» **Exercise description**
Exact reproduction of all the data is required, with pictures excluded.

» **Source material**
▼▼▼
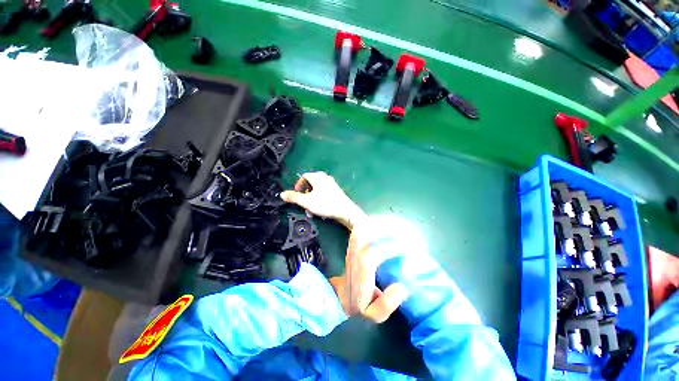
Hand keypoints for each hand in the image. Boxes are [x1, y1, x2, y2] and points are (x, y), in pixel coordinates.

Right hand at [280, 172, 365, 229]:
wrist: (345, 211)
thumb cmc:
▲▲▲
» **Answer to this task**
Hand keypoints for each hand in the image. Boxes are [x1, y1, x2, y2] and points are (x, y), in pixel coordinates.

Right hand at [280, 172, 365, 229]:
wrist: (345, 211)
thumb cmc:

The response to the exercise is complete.